Reproduce the material below word for word, leaving out the pictures.

SOURCE DATA Block Start

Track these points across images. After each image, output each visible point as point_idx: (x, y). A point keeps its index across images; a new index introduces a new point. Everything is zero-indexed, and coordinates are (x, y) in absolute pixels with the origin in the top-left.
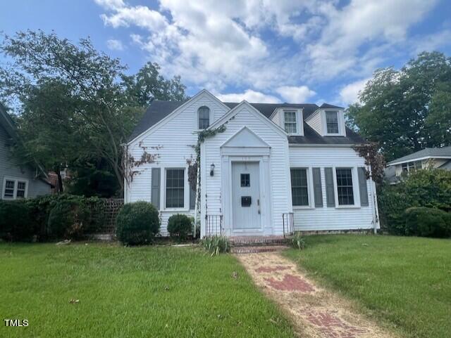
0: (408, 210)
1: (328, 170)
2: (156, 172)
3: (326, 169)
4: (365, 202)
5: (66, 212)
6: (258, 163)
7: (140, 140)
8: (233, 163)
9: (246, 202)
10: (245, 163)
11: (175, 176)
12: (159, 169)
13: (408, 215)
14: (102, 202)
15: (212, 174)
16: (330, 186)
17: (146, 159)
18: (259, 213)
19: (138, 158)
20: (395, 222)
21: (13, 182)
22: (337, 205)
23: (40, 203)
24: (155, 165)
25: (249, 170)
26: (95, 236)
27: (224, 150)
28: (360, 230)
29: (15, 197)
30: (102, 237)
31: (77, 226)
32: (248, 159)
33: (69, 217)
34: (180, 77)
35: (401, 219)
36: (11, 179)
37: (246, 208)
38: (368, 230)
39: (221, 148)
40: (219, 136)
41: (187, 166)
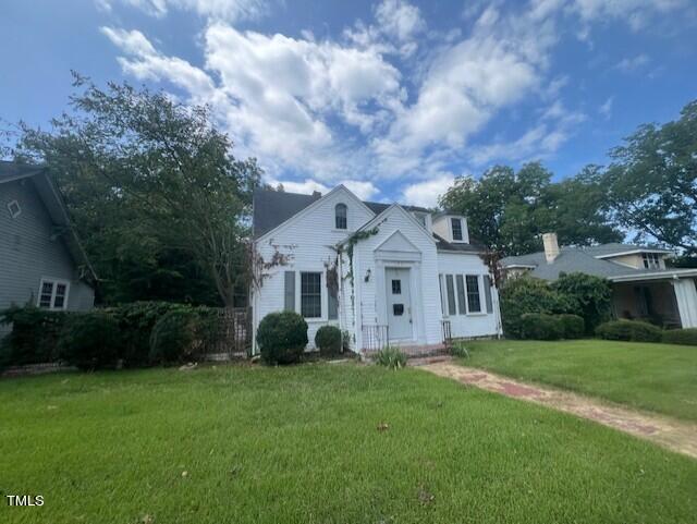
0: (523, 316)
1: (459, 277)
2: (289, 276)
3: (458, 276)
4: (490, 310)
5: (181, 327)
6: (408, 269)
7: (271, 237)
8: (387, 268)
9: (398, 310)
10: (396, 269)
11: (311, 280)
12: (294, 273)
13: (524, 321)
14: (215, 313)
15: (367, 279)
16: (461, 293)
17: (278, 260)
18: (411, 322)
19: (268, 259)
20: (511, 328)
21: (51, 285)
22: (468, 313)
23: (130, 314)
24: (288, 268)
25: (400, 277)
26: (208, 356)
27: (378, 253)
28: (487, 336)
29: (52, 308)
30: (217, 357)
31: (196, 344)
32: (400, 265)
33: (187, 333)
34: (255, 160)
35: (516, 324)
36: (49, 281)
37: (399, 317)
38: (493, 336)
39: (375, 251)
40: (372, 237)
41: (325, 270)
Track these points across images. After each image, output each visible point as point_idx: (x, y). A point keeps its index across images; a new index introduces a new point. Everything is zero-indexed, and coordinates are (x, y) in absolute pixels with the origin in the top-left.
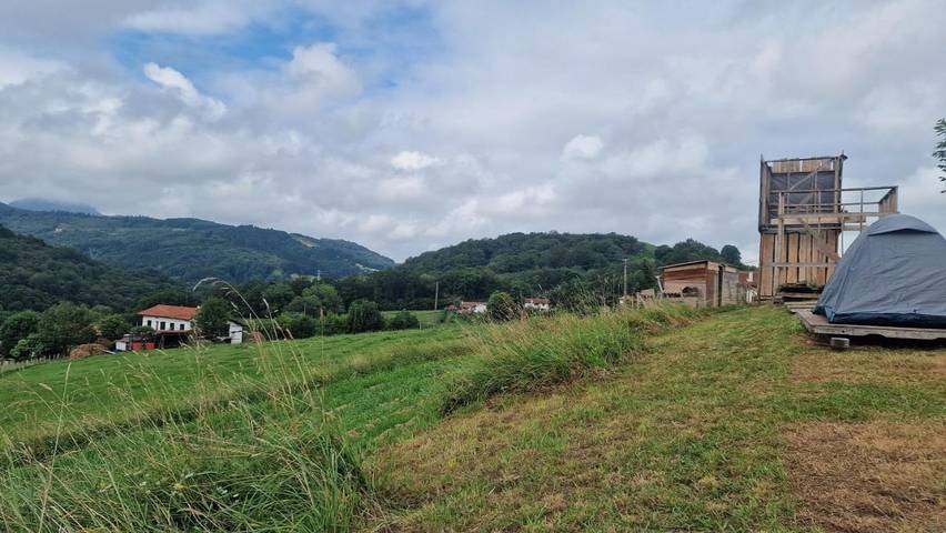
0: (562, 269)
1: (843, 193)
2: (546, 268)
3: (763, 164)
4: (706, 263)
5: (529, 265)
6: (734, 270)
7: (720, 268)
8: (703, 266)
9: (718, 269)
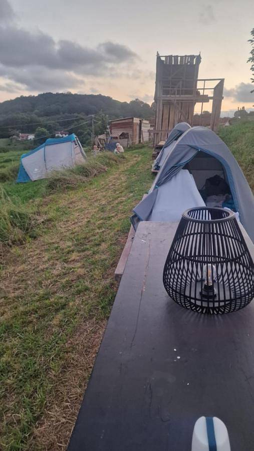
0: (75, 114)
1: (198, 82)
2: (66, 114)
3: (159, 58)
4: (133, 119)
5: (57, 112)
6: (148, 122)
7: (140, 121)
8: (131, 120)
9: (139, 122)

SOURCE DATA Block End

**OUTPUT FOR THIS TASK**
Track these points across images. After each image, output each visible point as point_idx: (x, y). A point keeps its index across images; a new index introduces a new point. Everything is zero-indexed, and coordinates are (x, y) in absolute pixels with the origin in the top-left.
0: (408, 210)
1: (328, 170)
2: (156, 172)
3: (326, 169)
4: (365, 202)
5: (66, 212)
6: (258, 163)
7: (140, 140)
8: (233, 163)
9: (246, 202)
10: (245, 163)
11: (175, 176)
12: (159, 169)
13: (408, 215)
14: (102, 202)
15: (212, 174)
16: (330, 186)
17: (146, 159)
18: (259, 213)
19: (138, 158)
20: (395, 222)
21: (13, 182)
22: (337, 205)
23: (40, 203)
24: (155, 165)
25: (249, 170)
26: (95, 236)
27: (224, 150)
28: (360, 230)
29: (15, 197)
30: (102, 237)
31: (77, 226)
32: (248, 159)
33: (69, 217)
34: (180, 77)
35: (401, 219)
36: (11, 179)
37: (246, 208)
38: (368, 230)
39: (221, 148)
40: (219, 136)
41: (187, 166)
0: (523, 316)
1: (459, 277)
2: (289, 276)
3: (458, 276)
4: (490, 310)
5: (181, 327)
6: (408, 269)
7: (271, 237)
8: (387, 268)
9: (398, 310)
10: (396, 269)
11: (311, 280)
12: (294, 273)
13: (524, 321)
14: (215, 313)
15: (367, 279)
16: (461, 293)
17: (278, 260)
18: (411, 322)
19: (268, 259)
20: (511, 328)
21: (51, 285)
22: (468, 313)
23: (130, 314)
24: (288, 268)
25: (400, 277)
26: (208, 356)
27: (378, 253)
28: (487, 336)
29: (52, 308)
30: (217, 357)
31: (196, 344)
32: (400, 265)
33: (187, 333)
34: (255, 160)
35: (516, 324)
36: (49, 281)
37: (399, 317)
38: (493, 336)
39: (375, 251)
40: (372, 237)
41: (325, 270)
Track these points across images. After each image, output each visible point as point_idx: (x, y). A point keeps its index across images; a new index introduces a new point. Everything is zero-indexed, and coordinates are (x, y) in absolute pixels with the origin in the top-left.
0: (562, 269)
1: (843, 193)
2: (546, 268)
3: (763, 164)
4: (706, 263)
5: (529, 265)
6: (734, 270)
7: (720, 268)
8: (703, 266)
9: (718, 269)
0: (75, 114)
1: (198, 82)
2: (66, 114)
3: (159, 58)
4: (133, 119)
5: (57, 112)
6: (148, 122)
7: (140, 121)
8: (131, 120)
9: (139, 122)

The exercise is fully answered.